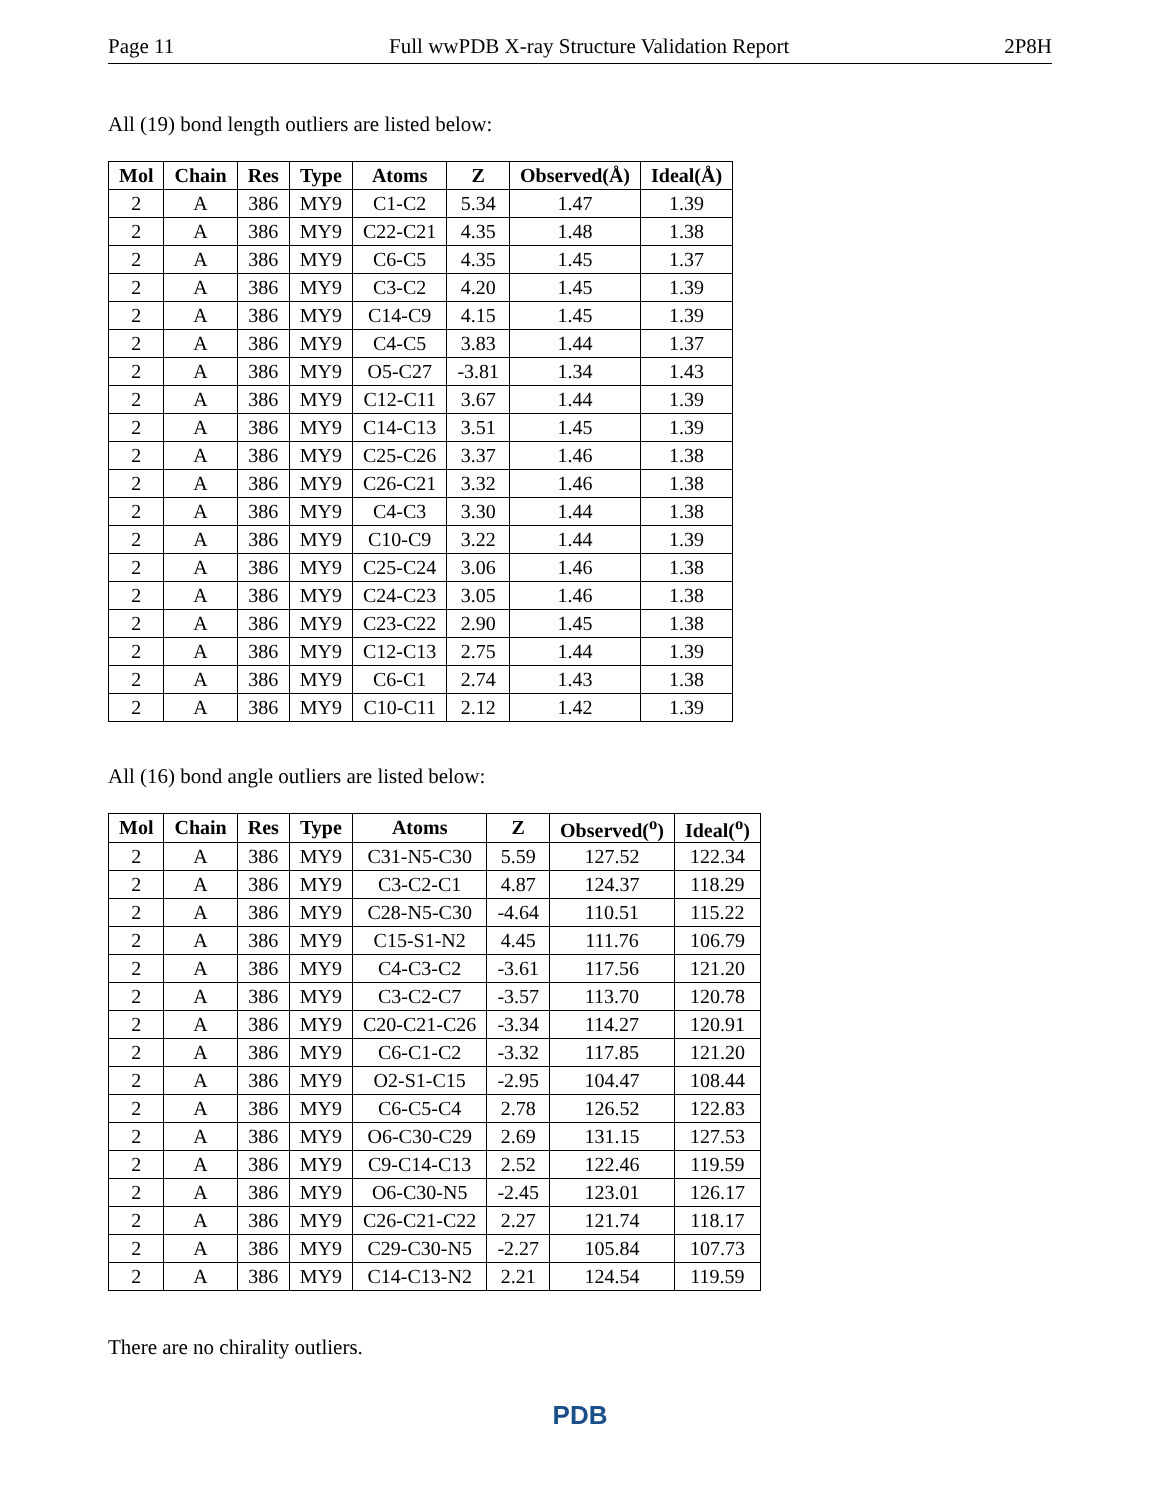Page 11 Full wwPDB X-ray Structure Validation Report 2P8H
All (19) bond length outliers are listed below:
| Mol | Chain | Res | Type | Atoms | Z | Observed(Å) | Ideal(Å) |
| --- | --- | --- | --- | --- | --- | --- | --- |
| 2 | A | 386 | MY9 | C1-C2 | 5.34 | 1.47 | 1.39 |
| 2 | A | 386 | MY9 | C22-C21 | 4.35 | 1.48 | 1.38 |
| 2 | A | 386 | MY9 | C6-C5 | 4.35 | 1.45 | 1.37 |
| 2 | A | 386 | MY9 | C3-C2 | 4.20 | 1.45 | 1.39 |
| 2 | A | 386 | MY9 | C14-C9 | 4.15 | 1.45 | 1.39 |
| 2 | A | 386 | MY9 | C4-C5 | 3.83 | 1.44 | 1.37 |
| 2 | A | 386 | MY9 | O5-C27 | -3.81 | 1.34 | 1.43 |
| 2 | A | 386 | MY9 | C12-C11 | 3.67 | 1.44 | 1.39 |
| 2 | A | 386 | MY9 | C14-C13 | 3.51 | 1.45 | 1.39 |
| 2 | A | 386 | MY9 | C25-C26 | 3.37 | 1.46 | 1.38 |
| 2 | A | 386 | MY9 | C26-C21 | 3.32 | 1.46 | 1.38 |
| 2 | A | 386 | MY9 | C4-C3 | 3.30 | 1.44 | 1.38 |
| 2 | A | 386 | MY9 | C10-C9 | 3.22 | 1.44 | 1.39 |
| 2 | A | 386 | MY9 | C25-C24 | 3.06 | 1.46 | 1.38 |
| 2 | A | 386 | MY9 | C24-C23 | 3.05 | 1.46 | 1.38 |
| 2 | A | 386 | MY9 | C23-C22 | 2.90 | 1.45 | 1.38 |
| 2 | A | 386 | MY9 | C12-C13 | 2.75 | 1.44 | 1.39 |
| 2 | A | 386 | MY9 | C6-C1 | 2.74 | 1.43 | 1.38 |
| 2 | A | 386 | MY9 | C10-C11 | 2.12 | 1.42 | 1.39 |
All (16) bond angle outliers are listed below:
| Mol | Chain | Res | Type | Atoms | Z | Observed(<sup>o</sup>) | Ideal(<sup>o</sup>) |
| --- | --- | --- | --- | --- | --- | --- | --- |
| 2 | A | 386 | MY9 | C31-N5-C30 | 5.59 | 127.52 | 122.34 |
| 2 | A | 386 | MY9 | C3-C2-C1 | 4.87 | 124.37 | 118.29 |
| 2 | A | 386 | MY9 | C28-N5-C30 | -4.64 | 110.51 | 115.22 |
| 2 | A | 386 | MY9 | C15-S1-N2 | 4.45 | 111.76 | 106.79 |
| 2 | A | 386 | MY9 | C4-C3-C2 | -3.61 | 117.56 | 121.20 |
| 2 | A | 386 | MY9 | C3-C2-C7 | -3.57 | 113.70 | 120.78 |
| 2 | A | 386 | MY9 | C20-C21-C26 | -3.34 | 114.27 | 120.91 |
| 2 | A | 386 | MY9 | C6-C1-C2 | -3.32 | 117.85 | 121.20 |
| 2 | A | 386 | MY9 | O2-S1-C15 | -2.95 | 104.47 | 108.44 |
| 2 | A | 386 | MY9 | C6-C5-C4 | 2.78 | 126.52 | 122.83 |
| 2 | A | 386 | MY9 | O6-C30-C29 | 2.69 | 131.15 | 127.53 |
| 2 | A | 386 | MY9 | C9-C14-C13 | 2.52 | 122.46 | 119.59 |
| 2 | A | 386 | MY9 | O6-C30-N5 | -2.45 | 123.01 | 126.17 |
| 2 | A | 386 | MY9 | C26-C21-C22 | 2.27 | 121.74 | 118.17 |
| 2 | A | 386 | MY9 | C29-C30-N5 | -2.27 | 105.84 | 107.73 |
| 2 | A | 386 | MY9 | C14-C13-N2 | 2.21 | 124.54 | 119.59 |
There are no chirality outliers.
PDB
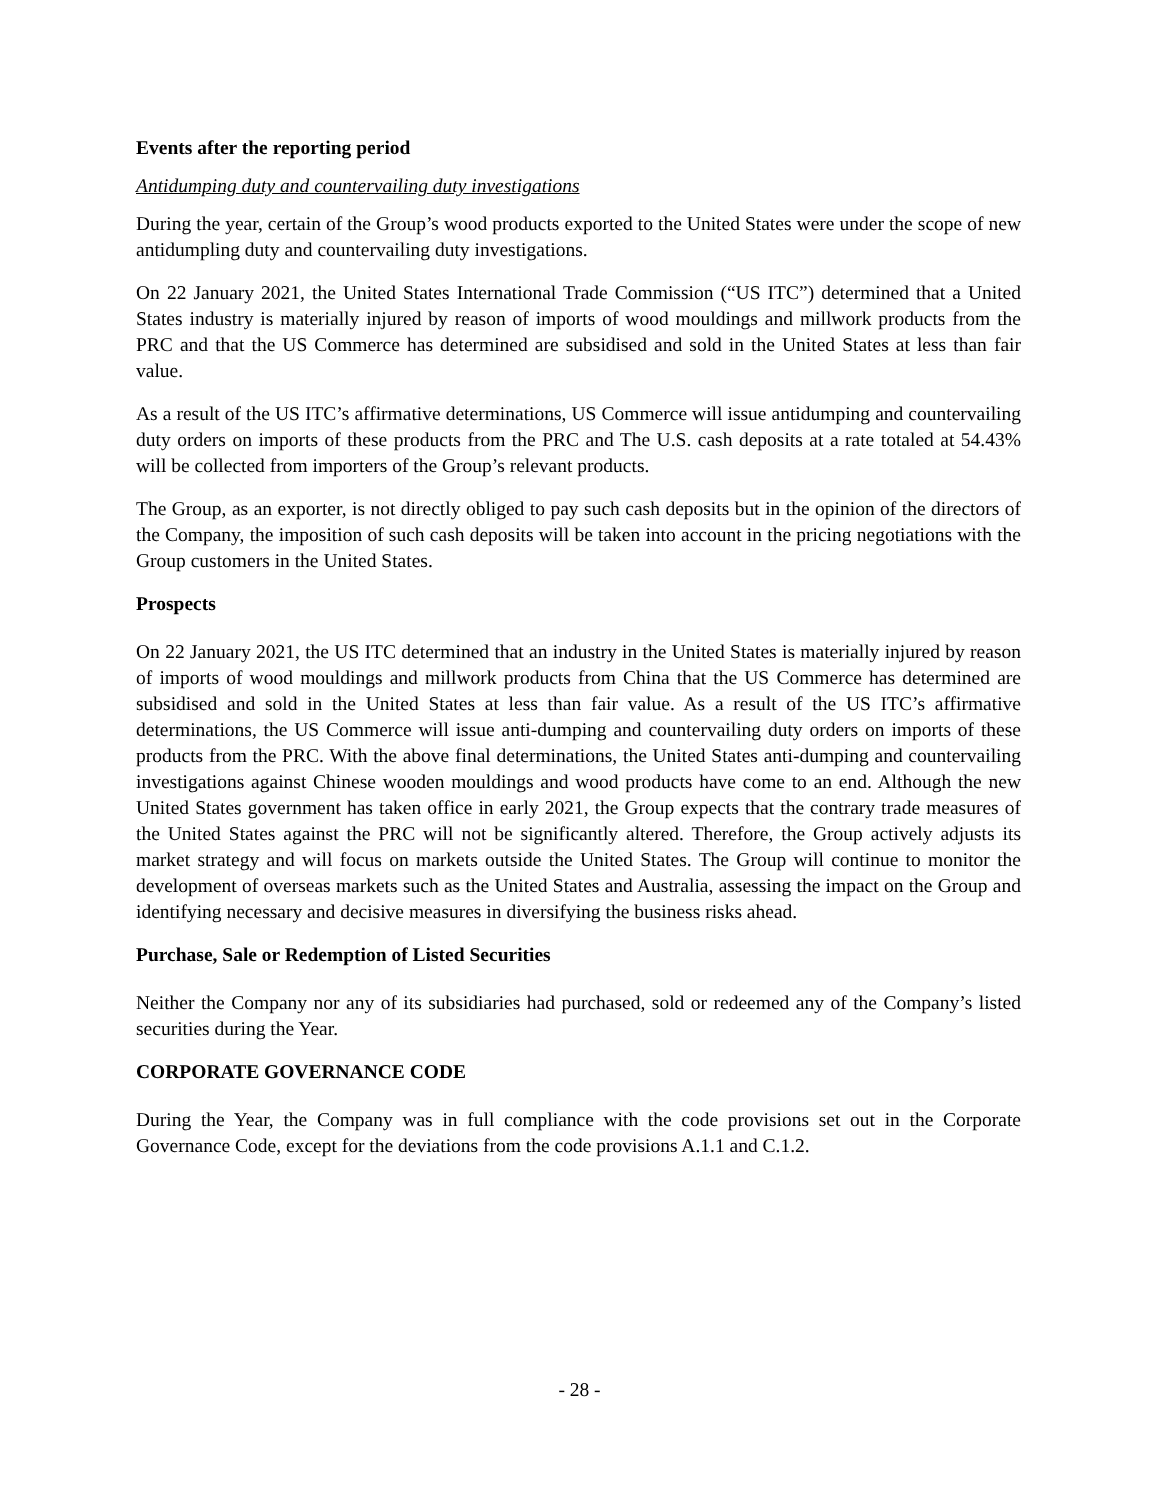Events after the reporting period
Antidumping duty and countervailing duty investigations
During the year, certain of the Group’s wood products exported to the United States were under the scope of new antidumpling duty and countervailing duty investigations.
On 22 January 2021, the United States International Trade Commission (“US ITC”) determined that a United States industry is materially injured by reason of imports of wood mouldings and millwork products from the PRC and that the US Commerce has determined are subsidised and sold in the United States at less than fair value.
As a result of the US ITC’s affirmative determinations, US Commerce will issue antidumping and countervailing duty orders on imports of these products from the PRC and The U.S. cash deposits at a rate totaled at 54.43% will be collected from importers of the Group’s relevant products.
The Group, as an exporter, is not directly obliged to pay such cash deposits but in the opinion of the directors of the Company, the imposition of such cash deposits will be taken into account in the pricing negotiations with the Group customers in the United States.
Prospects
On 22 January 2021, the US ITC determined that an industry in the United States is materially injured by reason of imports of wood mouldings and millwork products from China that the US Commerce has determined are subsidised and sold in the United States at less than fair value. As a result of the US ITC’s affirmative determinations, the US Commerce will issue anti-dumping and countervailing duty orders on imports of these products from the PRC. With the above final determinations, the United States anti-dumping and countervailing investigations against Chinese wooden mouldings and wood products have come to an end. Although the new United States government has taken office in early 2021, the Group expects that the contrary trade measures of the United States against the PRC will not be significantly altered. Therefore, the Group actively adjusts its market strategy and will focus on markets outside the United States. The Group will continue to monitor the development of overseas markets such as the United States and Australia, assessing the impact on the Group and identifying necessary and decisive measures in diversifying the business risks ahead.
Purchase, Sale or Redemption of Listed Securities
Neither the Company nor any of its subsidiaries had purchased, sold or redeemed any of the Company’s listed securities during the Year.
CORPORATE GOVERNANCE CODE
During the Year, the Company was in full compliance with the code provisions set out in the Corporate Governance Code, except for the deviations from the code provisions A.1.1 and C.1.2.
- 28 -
▬▬▬▬▬▬
* Problem details *
Transcribe every line of the records exactly. Pictures do not belong in the copy.

* Result for this exercise *
Page 11 Full wwPDB X-ray Structure Validation Report 2P8H
All (19) bond length outliers are listed below:
| Mol | Chain | Res | Type | Atoms | Z | Observed(Å) | Ideal(Å) |
| --- | --- | --- | --- | --- | --- | --- | --- |
| 2 | A | 386 | MY9 | C1-C2 | 5.34 | 1.47 | 1.39 |
| 2 | A | 386 | MY9 | C22-C21 | 4.35 | 1.48 | 1.38 |
| 2 | A | 386 | MY9 | C6-C5 | 4.35 | 1.45 | 1.37 |
| 2 | A | 386 | MY9 | C3-C2 | 4.20 | 1.45 | 1.39 |
| 2 | A | 386 | MY9 | C14-C9 | 4.15 | 1.45 | 1.39 |
| 2 | A | 386 | MY9 | C4-C5 | 3.83 | 1.44 | 1.37 |
| 2 | A | 386 | MY9 | O5-C27 | -3.81 | 1.34 | 1.43 |
| 2 | A | 386 | MY9 | C12-C11 | 3.67 | 1.44 | 1.39 |
| 2 | A | 386 | MY9 | C14-C13 | 3.51 | 1.45 | 1.39 |
| 2 | A | 386 | MY9 | C25-C26 | 3.37 | 1.46 | 1.38 |
| 2 | A | 386 | MY9 | C26-C21 | 3.32 | 1.46 | 1.38 |
| 2 | A | 386 | MY9 | C4-C3 | 3.30 | 1.44 | 1.38 |
| 2 | A | 386 | MY9 | C10-C9 | 3.22 | 1.44 | 1.39 |
| 2 | A | 386 | MY9 | C25-C24 | 3.06 | 1.46 | 1.38 |
| 2 | A | 386 | MY9 | C24-C23 | 3.05 | 1.46 | 1.38 |
| 2 | A | 386 | MY9 | C23-C22 | 2.90 | 1.45 | 1.38 |
| 2 | A | 386 | MY9 | C12-C13 | 2.75 | 1.44 | 1.39 |
| 2 | A | 386 | MY9 | C6-C1 | 2.74 | 1.43 | 1.38 |
| 2 | A | 386 | MY9 | C10-C11 | 2.12 | 1.42 | 1.39 |
All (16) bond angle outliers are listed below:
| Mol | Chain | Res | Type | Atoms | Z | Observed(<sup>o</sup>) | Ideal(<sup>o</sup>) |
| --- | --- | --- | --- | --- | --- | --- | --- |
| 2 | A | 386 | MY9 | C31-N5-C30 | 5.59 | 127.52 | 122.34 |
| 2 | A | 386 | MY9 | C3-C2-C1 | 4.87 | 124.37 | 118.29 |
| 2 | A | 386 | MY9 | C28-N5-C30 | -4.64 | 110.51 | 115.22 |
| 2 | A | 386 | MY9 | C15-S1-N2 | 4.45 | 111.76 | 106.79 |
| 2 | A | 386 | MY9 | C4-C3-C2 | -3.61 | 117.56 | 121.20 |
| 2 | A | 386 | MY9 | C3-C2-C7 | -3.57 | 113.70 | 120.78 |
| 2 | A | 386 | MY9 | C20-C21-C26 | -3.34 | 114.27 | 120.91 |
| 2 | A | 386 | MY9 | C6-C1-C2 | -3.32 | 117.85 | 121.20 |
| 2 | A | 386 | MY9 | O2-S1-C15 | -2.95 | 104.47 | 108.44 |
| 2 | A | 386 | MY9 | C6-C5-C4 | 2.78 | 126.52 | 122.83 |
| 2 | A | 386 | MY9 | O6-C30-C29 | 2.69 | 131.15 | 127.53 |
| 2 | A | 386 | MY9 | C9-C14-C13 | 2.52 | 122.46 | 119.59 |
| 2 | A | 386 | MY9 | O6-C30-N5 | -2.45 | 123.01 | 126.17 |
| 2 | A | 386 | MY9 | C26-C21-C22 | 2.27 | 121.74 | 118.17 |
| 2 | A | 386 | MY9 | C29-C30-N5 | -2.27 | 105.84 | 107.73 |
| 2 | A | 386 | MY9 | C14-C13-N2 | 2.21 | 124.54 | 119.59 |
There are no chirality outliers.
PDB
Events after the reporting period
Antidumping duty and countervailing duty investigations
During the year, certain of the Group’s wood products exported to the United States were under the scope of new antidumpling duty and countervailing duty investigations.
On 22 January 2021, the United States International Trade Commission (“US ITC”) determined that a United States industry is materially injured by reason of imports of wood mouldings and millwork products from the PRC and that the US Commerce has determined are subsidised and sold in the United States at less than fair value.
As a result of the US ITC’s affirmative determinations, US Commerce will issue antidumping and countervailing duty orders on imports of these products from the PRC and The U.S. cash deposits at a rate totaled at 54.43% will be collected from importers of the Group’s relevant products.
The Group, as an exporter, is not directly obliged to pay such cash deposits but in the opinion of the directors of the Company, the imposition of such cash deposits will be taken into account in the pricing negotiations with the Group customers in the United States.
Prospects
On 22 January 2021, the US ITC determined that an industry in the United States is materially injured by reason of imports of wood mouldings and millwork products from China that the US Commerce has determined are subsidised and sold in the United States at less than fair value. As a result of the US ITC’s affirmative determinations, the US Commerce will issue anti-dumping and countervailing duty orders on imports of these products from the PRC. With the above final determinations, the United States anti-dumping and countervailing investigations against Chinese wooden mouldings and wood products have come to an end. Although the new United States government has taken office in early 2021, the Group expects that the contrary trade measures of the United States against the PRC will not be significantly altered. Therefore, the Group actively adjusts its market strategy and will focus on markets outside the United States. The Group will continue to monitor the development of overseas markets such as the United States and Australia, assessing the impact on the Group and identifying necessary and decisive measures in diversifying the business risks ahead.
Purchase, Sale or Redemption of Listed Securities
Neither the Company nor any of its subsidiaries had purchased, sold or redeemed any of the Company’s listed securities during the Year.
CORPORATE GOVERNANCE CODE
During the Year, the Company was in full compliance with the code provisions set out in the Corporate Governance Code, except for the deviations from the code provisions A.1.1 and C.1.2.
- 28 -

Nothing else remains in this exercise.